Your instructions: State only how many lines below include the word "none".

* * *

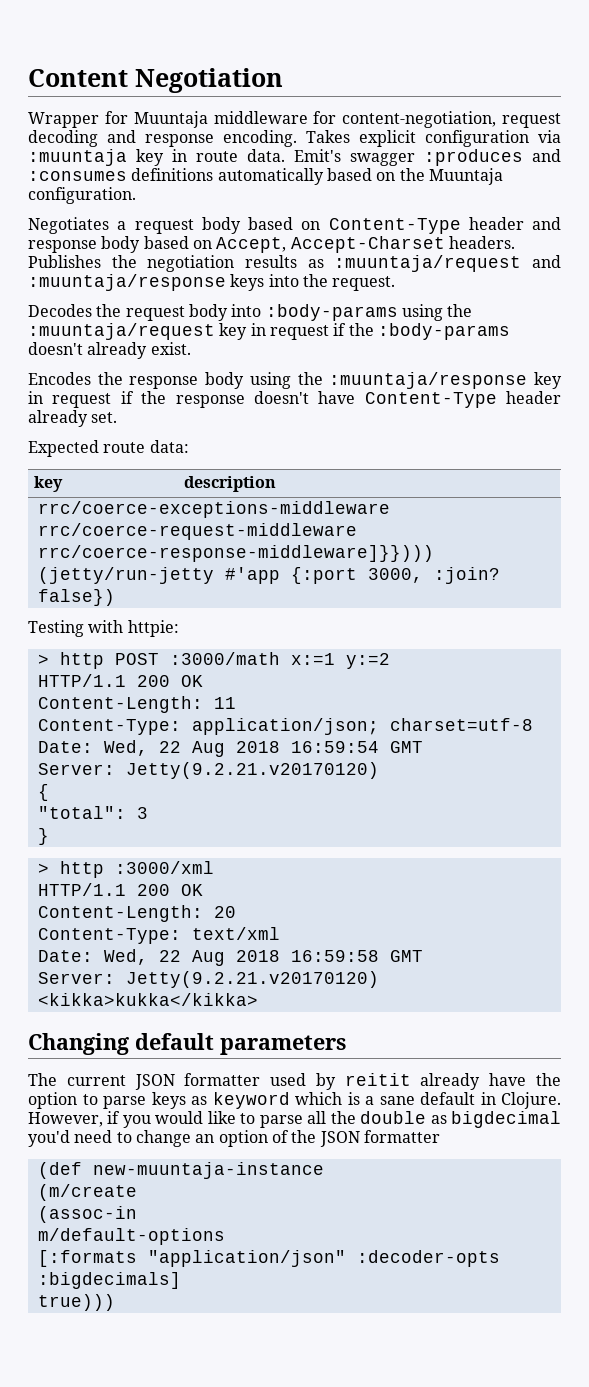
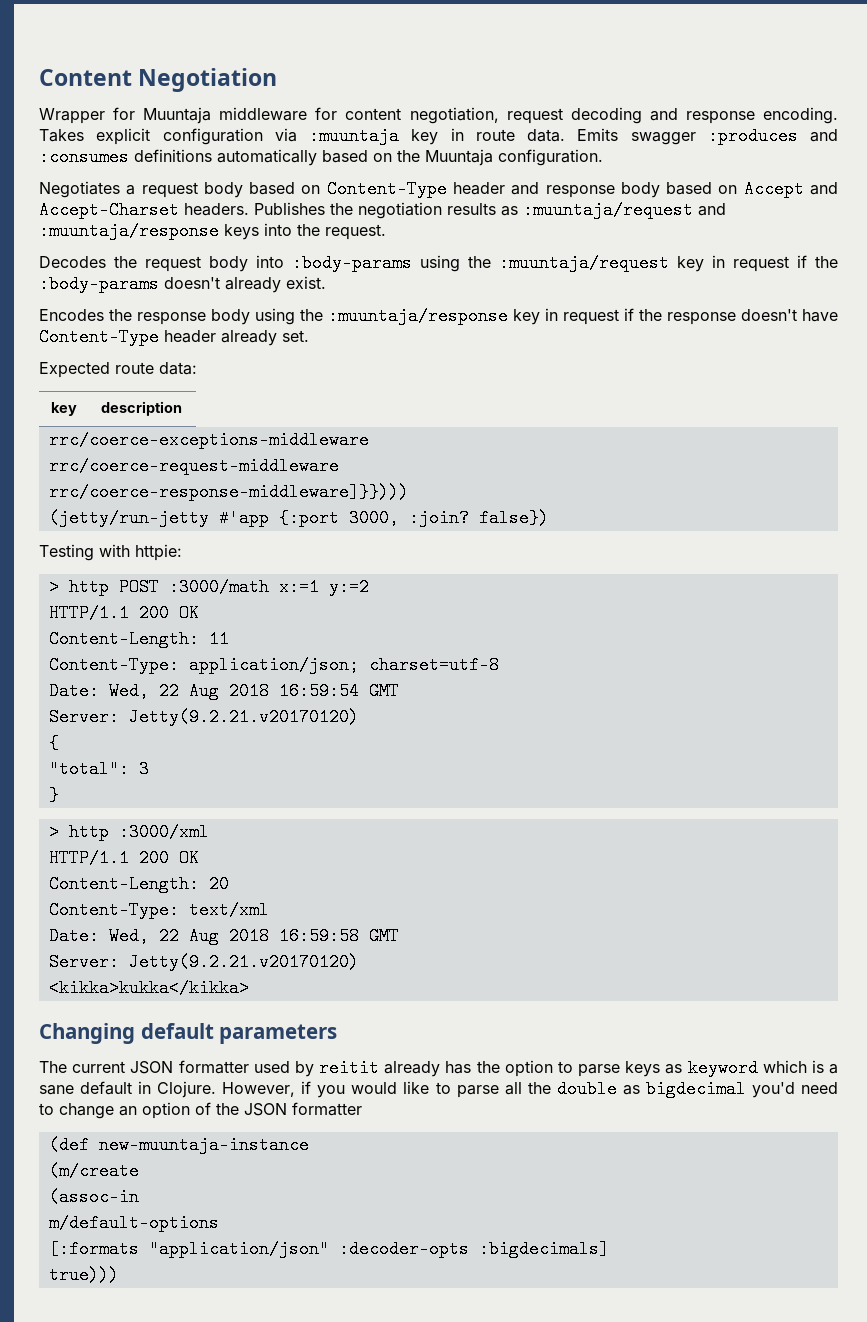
[342,111,497,128] content-negotiation, -> [345,107,499,124] content negotiation,
[294,149,341,162] Emit's -> [577,128,619,141] Emits
[216,237,287,253] Accept, -> [743,180,839,198] Accept and
[489,1073,527,1086] have -> [445,1061,472,1074] has

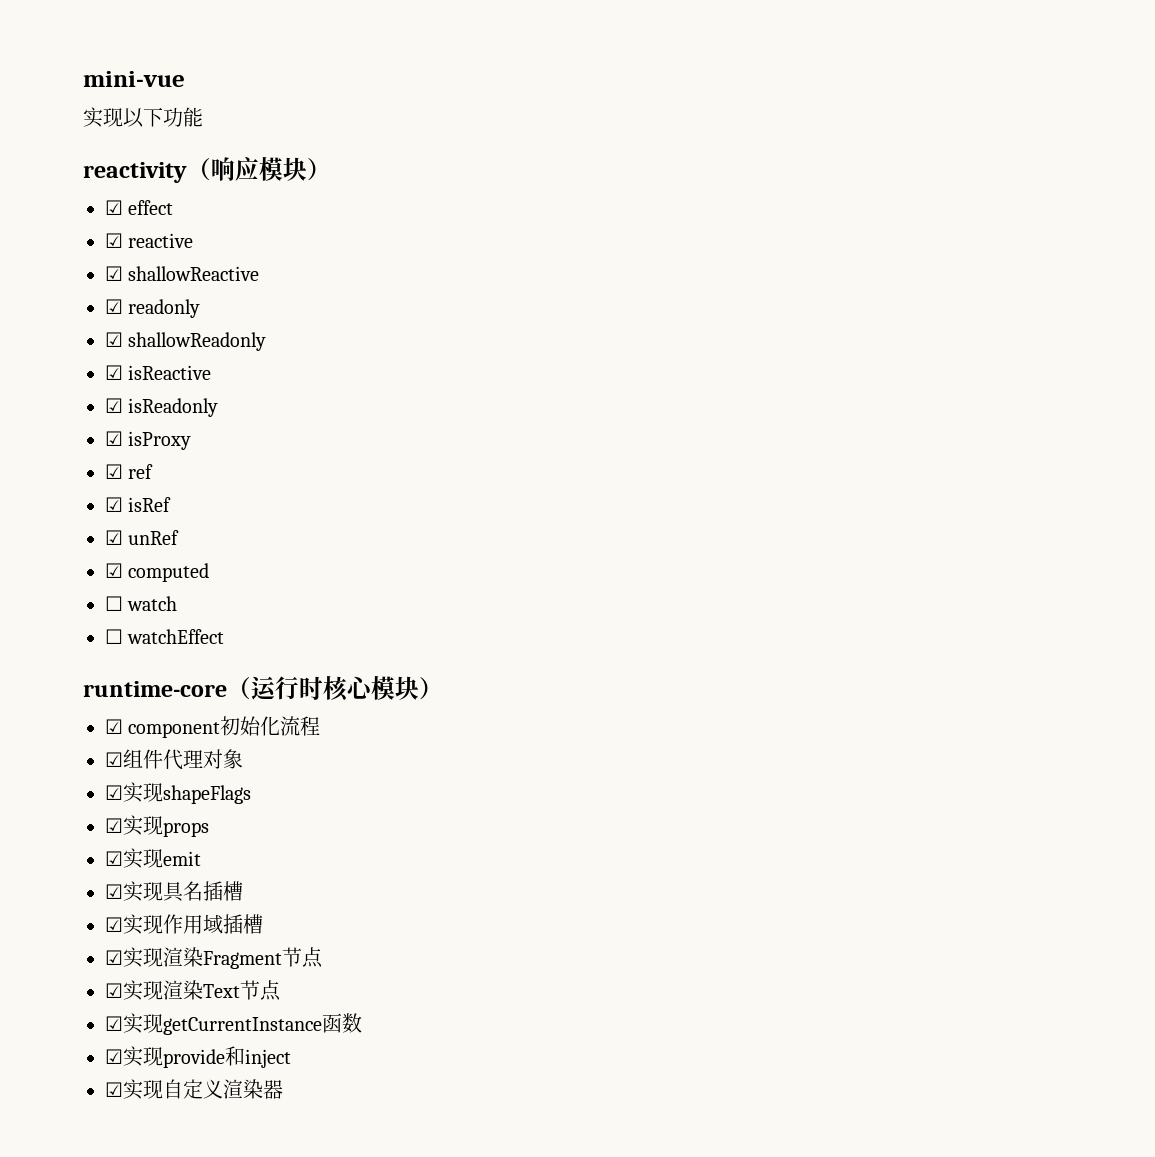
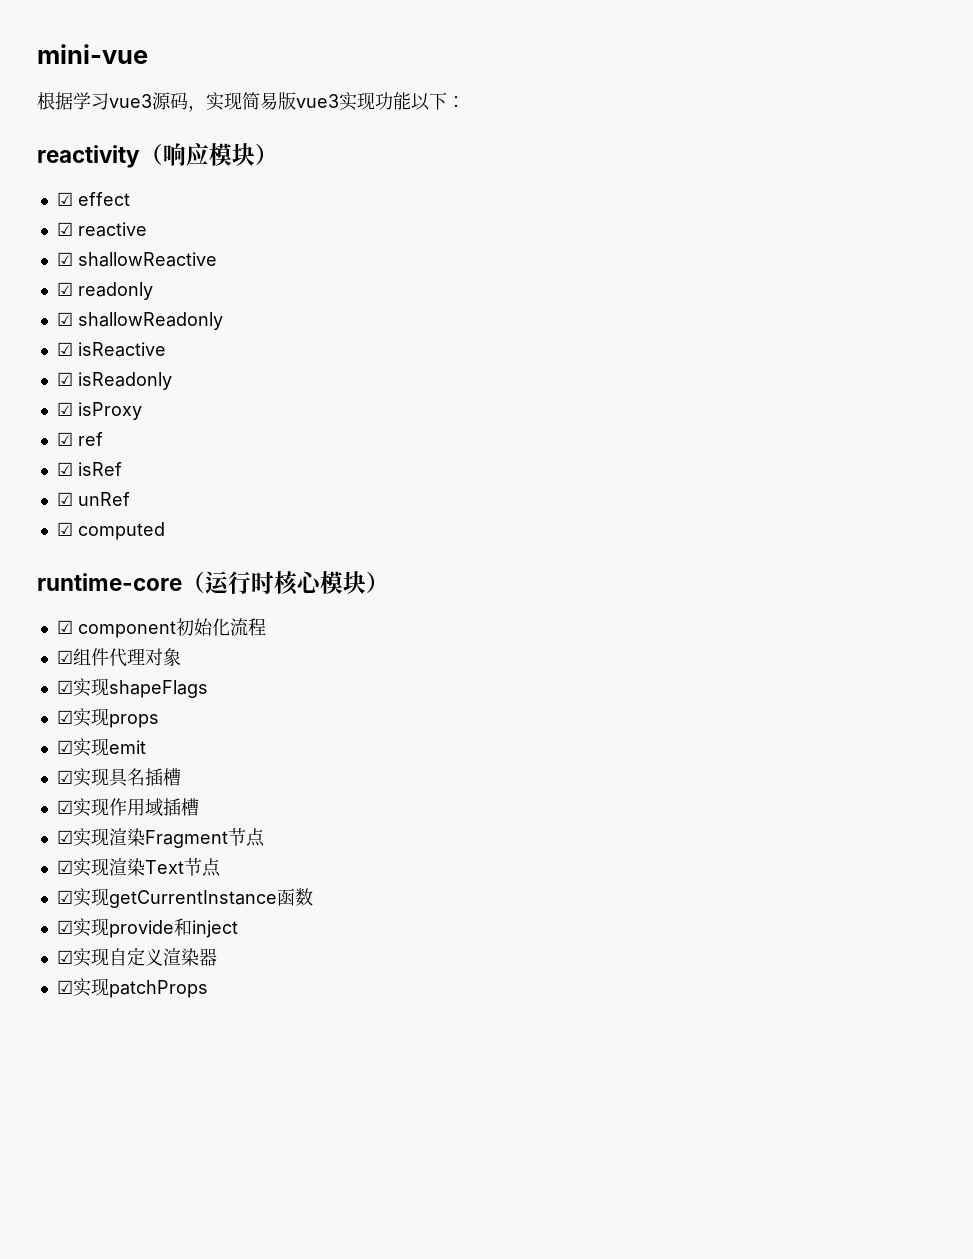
[83,107,203,128] 实现以下功能 -> [37,92,465,112] 根据学习vue3源码，实现简易版vue3实现功能以下：
[105,596,178,611] [105,629,225,644] // ☐ watch // ☐ watchEffect -> (165, 531) none
(283, 1089) none -> [56,978,208,998] // ☑实现patchProps

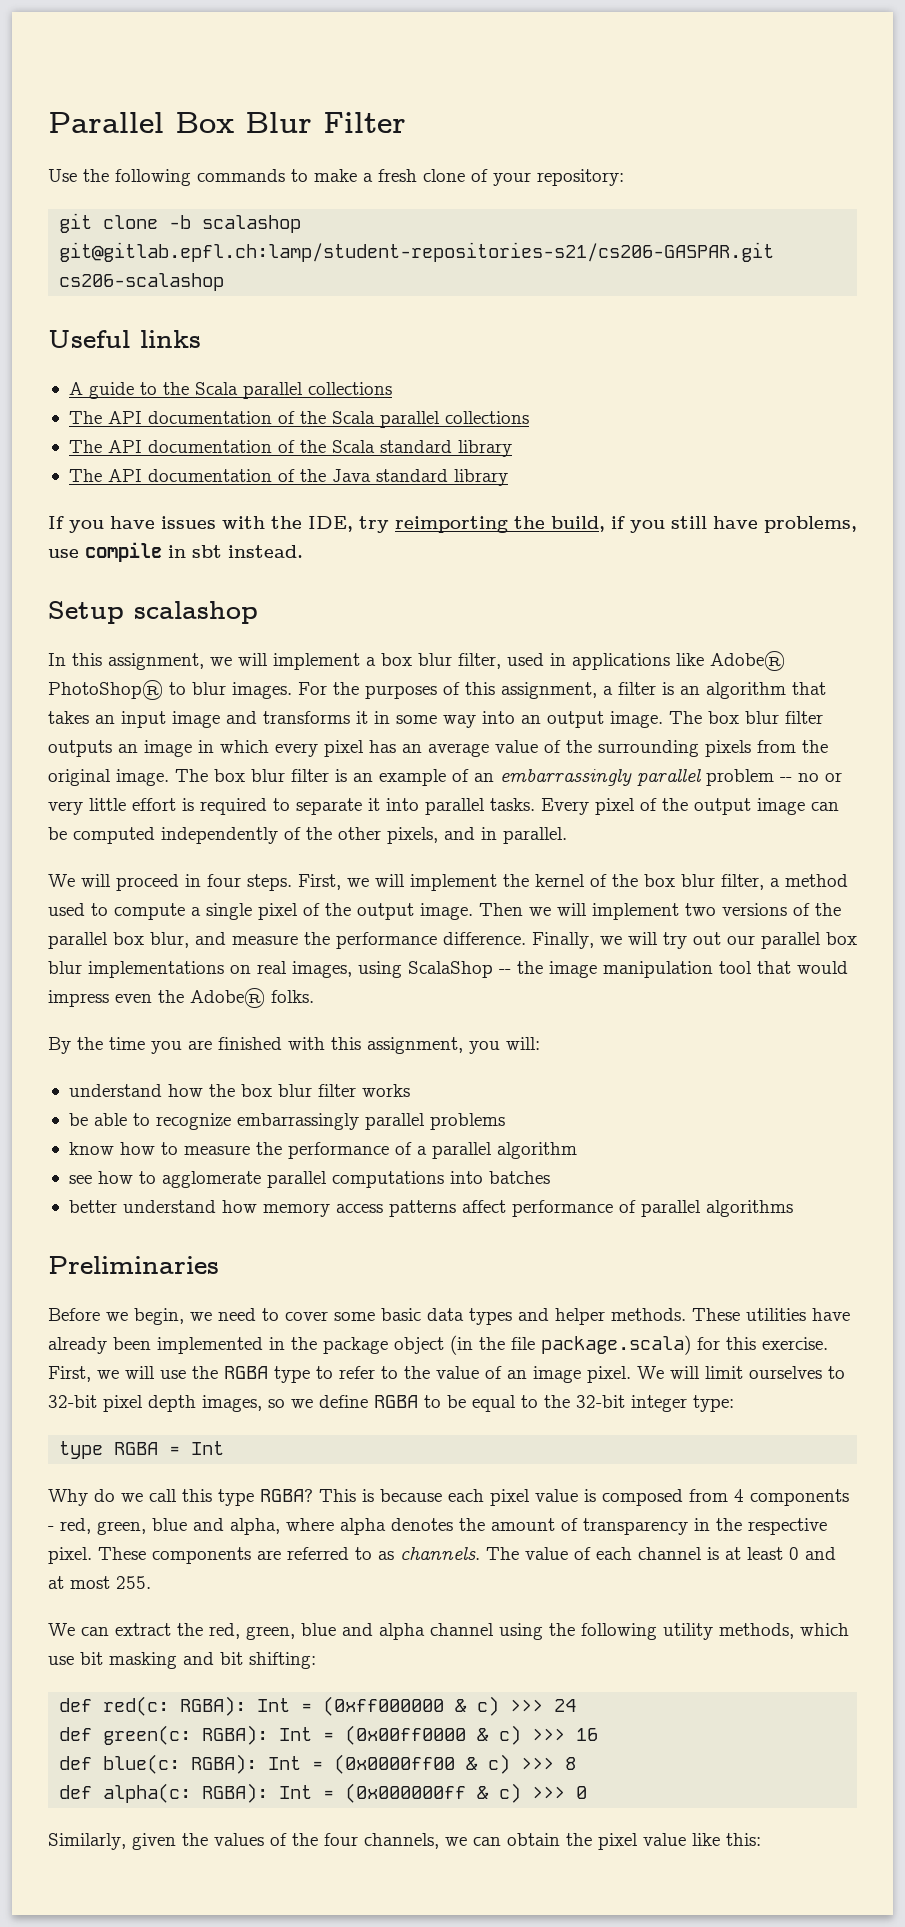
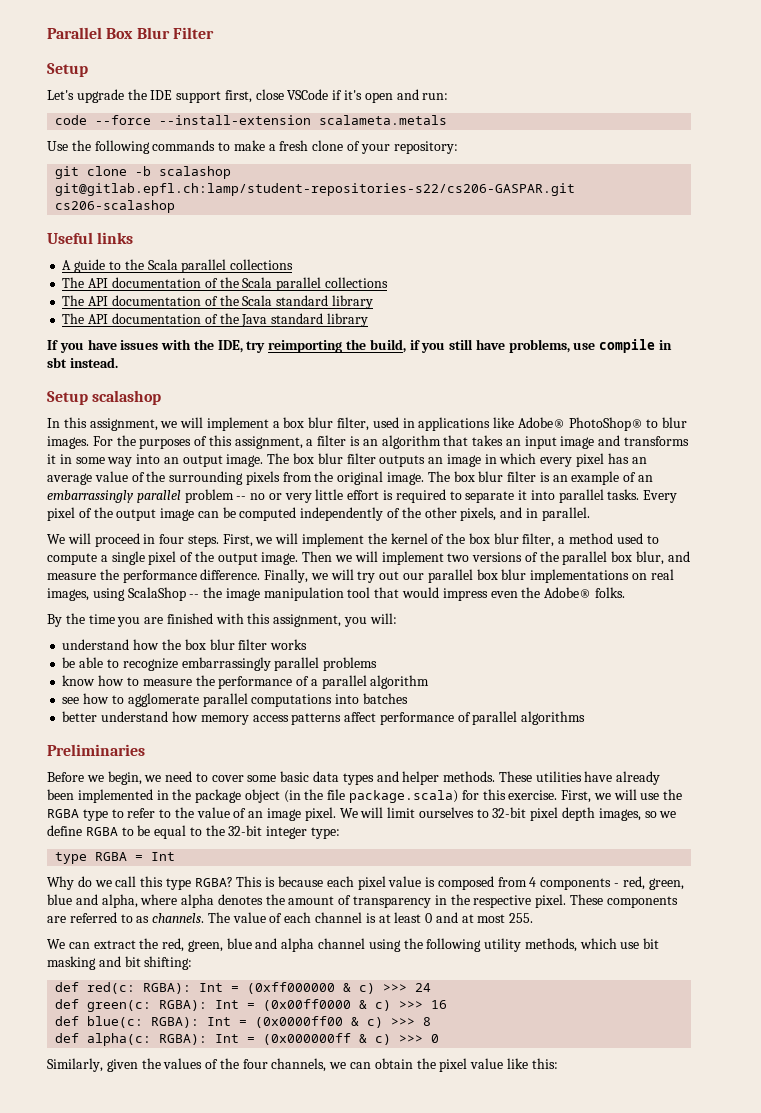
(406, 122) none -> [47,63,88,77] [47,89,449,103] [55,115,448,125] // Setup // Let's upgrade the IDE support first, close VSCode if it's open and run: // code --force --install-extension scalameta.metals
[59,242,775,262] git@gitlab.epfl.ch:lamp/student-repositories-s21/cs206-GASPAR.git -> [55,183,576,196] git@gitlab.epfl.ch:lamp/student-repositories-s22/cs206-GASPAR.git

* * *

Task result: 3